Personal information
- Born: May 13, 1969 (age 57) Perth Amboy, New Jersey
- Occupation: Trainer

Horse racing career
- Sport: Horse racing
- Career wins: 940+ (ongoing)

Major racing wins
- Pilgrim Stakes (2005) Sorority Stakes (2005, 2009) Kentucky Cup Juvenile Stakes (2008) Lamplighter Stakes (2009) Endine Stakes (2009) Forward Gal Stakes (2010) Louisiana Derby (2011) Pegasus Stakes (2011) Prioress Stakes (2014) Regret Stakes (2016) Tempted Stakes (2016) Davona Dale Stakes (2017) Kentucky Cup Juvenile Stakes (2018) American Classic Race wins: Belmont Stakes (2011)

Significant horses
- Ruler on Ice, Pants On Fire

= Kelly J. Breen =

American horse trainer

Kelly John Breen (born May 13, 1969, in Perth Amboy, New Jersey) is a trainer of thoroughbred racehorses.
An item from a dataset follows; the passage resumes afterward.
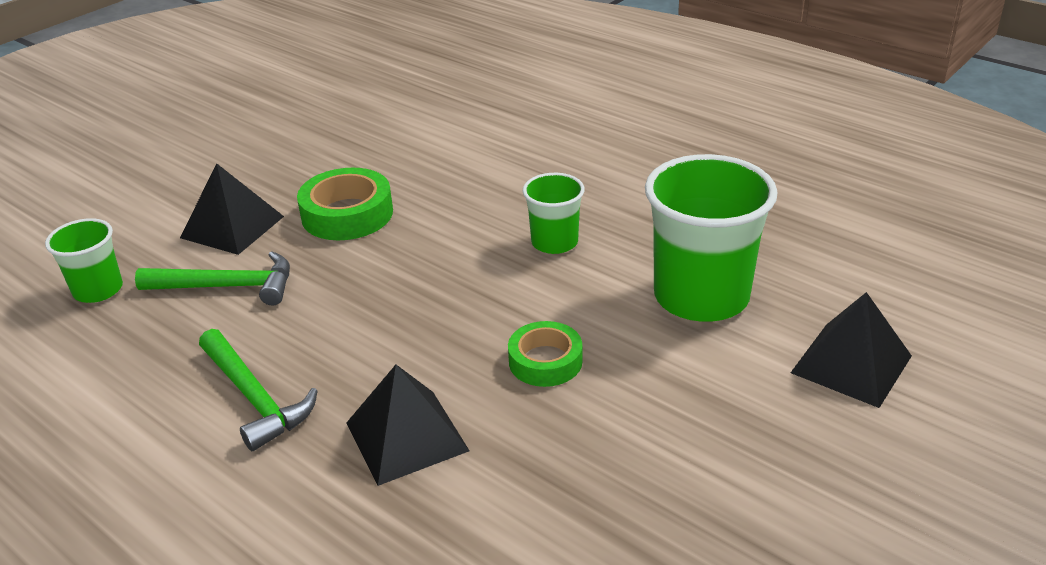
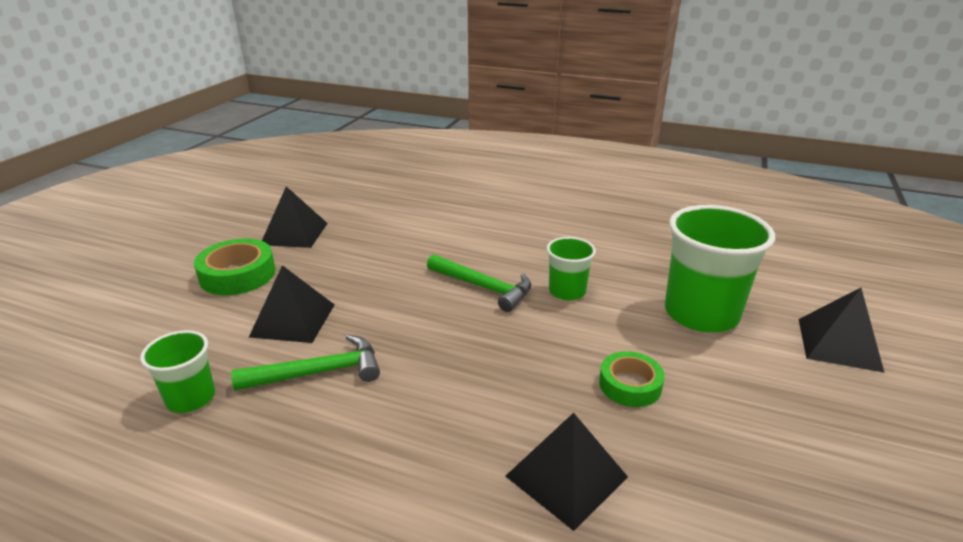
camera: 20 degrees left, 5 degrees down
(255, 398) = (405, 471): green hammer -> green hammer (483, 287)
(288, 125) = (294, 233): none -> black pyramid
(347, 214) = (388, 295): green tape -> green tape (238, 275)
Born in Perth Amboy, New Jersey, Breen has been a resident of Howell, New Jersey and Boynton Beach, FL.

As a New Jersey native, he operated a small stable from 1992 to 1994. He then worked as an assistant to Ben Perkins before taking over as the personal trainer at Monmouth Park in 2003. By 2006, he was training horses exclusively for George and Lori Hall.

On June 11, 2011, Breen won the most important race of his career when Ruler on Ice won the third leg of the U.S. Triple Crown series, the Belmont Stakes.

Breen no longer trains privately for the Halls, and has won several graded stakes including those with Bern Identity, Black Onyx, Stonetastic and Calamity Kate.